I opted instead to create a variable for the site that contains the available subdomains, e.g.

<txp:variable name="archive_years">2015,2016,2017</txp:variable>

Again, this needs to appear very high up on your page template (e.g. add it to the context form). Or: using oui_prefs or adi_variables you can make this variable editable by the site admin.

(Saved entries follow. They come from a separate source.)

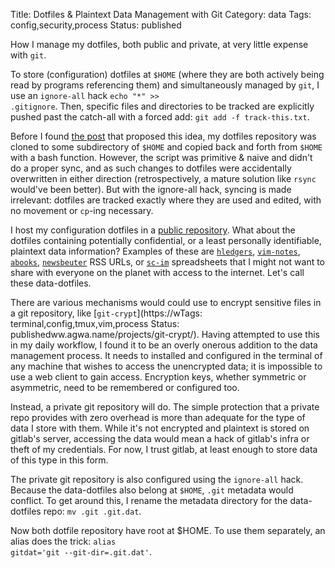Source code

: Title: Dotfiles & Plaintext Data Management with Git
Category: data
Tags: config,security,process
Status: published

How I manage my dotfiles, both public and private, at very little expense with `git`. 

To store (configuration) dotfiles at `$HOME` (where they are both actively being read by programs referencing them) and simultaneously managed by `git`, I use an `ignore-all` hack <code class="bash inline">echo "*" >> .gitignore</code>. Then, specific files and directories to be tracked are explicitly pushed past the catch-all with a forced add: <code class="bash inline">git add -f track-this.txt</code>.

Before I found [the post](https://drewdevault.com/2019/12/30/dotfiles.html) that proposed this idea, my dotfiles repository was cloned to some subdirectory of `$HOME` and copied back and forth from `$HOME` with a bash function. However, the script was primitive & naive and didn't do a proper sync, and as such changes to dotfiles were accidentally overwritten in either direction (retrospectively, a mature solution like `rsync` would've been better). But with the ignore-all hack, syncing is made irrelevant: dotfiles are tracked exactly where they are used and edited, with no movement or `cp`-ing necessary.

I host my configuration dotfiles in a [public repository](https://gitlab.com/rwev/evix). What about the dotfiles containing potentially confidential, or a least personally identifiable, plaintext data information? Examples of these are [`hledgers`](https://hledger.org), [`vim-notes`](https://github.com/xolox/vim-notes), [`abooks`](http://abook.sourceforge.net/), [`newsbeuter`](https://newsbeuter.org/) RSS URLs, or [`sc-im`](https://github.com/andmarti1424/sc-im) spreadsheets that I might not want to share with everyone on the planet with access to the internet. Let's call these data-dotfiles.

There are various mechanisms would could use to encrypt sensitive files in a git repository, like [`git-crypt`](https://wTags: terminal,config,tmux,vim,process
Status: publishedww.agwa.name/projects/git-crypt/). Having attempted to use this in my daily workflow, I found it to be an overly onerous addition to the data management process. It needs to installed and configured in the terminal of any machine that wishes to access the unencrypted data; it is impossible to use a web client to gain access. Encryption keys, whether symmetric or asymmetric, need to be remembered or configured too. 

Instead, a private git repository will do. The simple protection that a private repo provides with zero overhead is more than adequate for the type of data I store with them. While it's not encrypted and plaintext is stored on gitlab's server, accessing the data would mean a hack of gitlab's infra or theft of my  credentials. For now, I trust gitlab, at least enough to store data of this type in this form.

The private git repository is also configured using the `ignore-all` hack. Because the data-dotfiles also belong at `$HOME`, `.git` metadata would conflict. To get around this, I rename the metadata directory for the data-dotfiles repo: <code class="bash inline">mv .git .git.dat</code>.

Now both dotfile repository have root at $HOME. To use them separately, an alias does the trick: <code class="bash inline">alias gitdat='git --git-dir=.git.dat'</code>. 
    
<script>
    highlightInlineCode();  
</script>

      
  




 
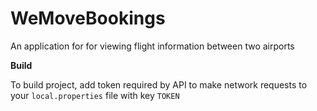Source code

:# WeMoveBookings
An application for for viewing flight information between two airports

**Build**

To build project, add token required by API to make network requests to your `local.properties` file with key `TOKEN`
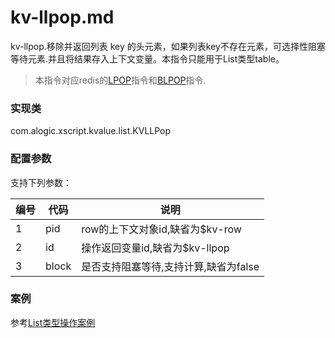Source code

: kv-llpop.md
=======

kv-llpop.移除并返回列表 key 的头元素，如果列表key不存在元素，可选择性阻塞等待元素.并且将结果存入上下文变量。本指令只能用于List类型table。

> 本指令对应redis的[LPOP](http://redis.io/commands/lpop)指令和[BLPOP](http://redis.io/commands/blpop)指令.

### 实现类

com.alogic.xscript.kvalue.list.KVLLPop

### 配置参数

支持下列参数：

| 编号 | 代码 | 说明 |
| ---- | ---- | ---- |
| 1 | pid | row的上下文对象id,缺省为$kv-row |
| 2 | id | 操作返回变量id,缺省为$kv-llpop |
| 3 | block | 是否支持阻塞等待,支持计算,缺省为false |


### 案例

参考[List类型操作案例](case.list.md)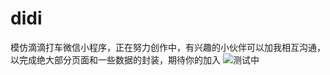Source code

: # didi
模仿滴滴打车微信小程序，正在努力创作中，有兴趣的小伙伴可以加我相互沟通，以完成绝大部分页面和一些数据的封装，期待你的加入
![测试中](https://github.com/WsmDyj/didi/blob/master/images/GIF3.gif)
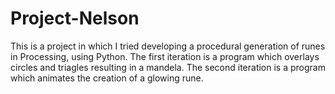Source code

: # Project-Nelson
This is a project in which I tried developing a procedural generation of runes in Processing, using Python.
The first iteration is a program which overlays circles and triagles resulting in a mandela.
The second iteration is a program which animates the creation of a glowing rune.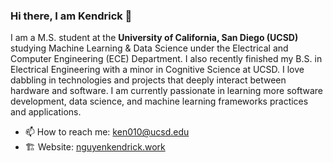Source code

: ### Hi there, I am Kendrick 👋

I am a M.S. student at the **University of California, San Diego (UCSD)** studying Machine Learning & Data Science under the Electrical and Computer Engineering (ECE) Department. I also recently finished my B.S. in Electrical Engineering with a minor in Cognitive Science at UCSD. I love dabbling in technologies and projects that deeply interact between hardware and software. I am currently passionate in learning more software development, data science, and machine learning frameworks practices and applications. 
- 📫 How to reach me: ken010@ucsd.edu
- 🏗️ Website: [nguyenkendrick.work](https://nguyenkendrick.work/)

To use that variable to create a link list, you can use rah_replace (smd_each would work too) as follows:

<txp:rah_repeat value='<txp:variable name="archive_years" />' wraptag="ul" break="li">
    <a href="<txp:smd_wrap transform='replace||www|<txp:rah_repeat_value />'><txp:site_url /></txp:smd_wrap>"><txp:category name='summerschool-<txp:rah_repeat_value />' title="1" /></a>
</txp:rah_repeat>

I’ve used smd_wrap to replace www with the corresponding subdomain year, but you could do that with php, or alternatively create a second domain variable in the context form right at the beginning and then chain together https://<txp:rah_repeat_value /><txp:variable name="domain" /> to construct the links.

Remaining odds and ends

There are still some small bits and pieces you need to remember to cater for in your code:

  • Links within a subdomain must be manually constructed to use the 2015 (etc.) subdomain rather than using txp:site_url or txp:permlink.
  • Links to pages on the main site that should not show on the subdomain, such as the regular course info pages, must be constructed using txp:site_url, etc.
  • Similar to the above, canonical urls, links in feeds and so on need to handled specially depending on the subdomain.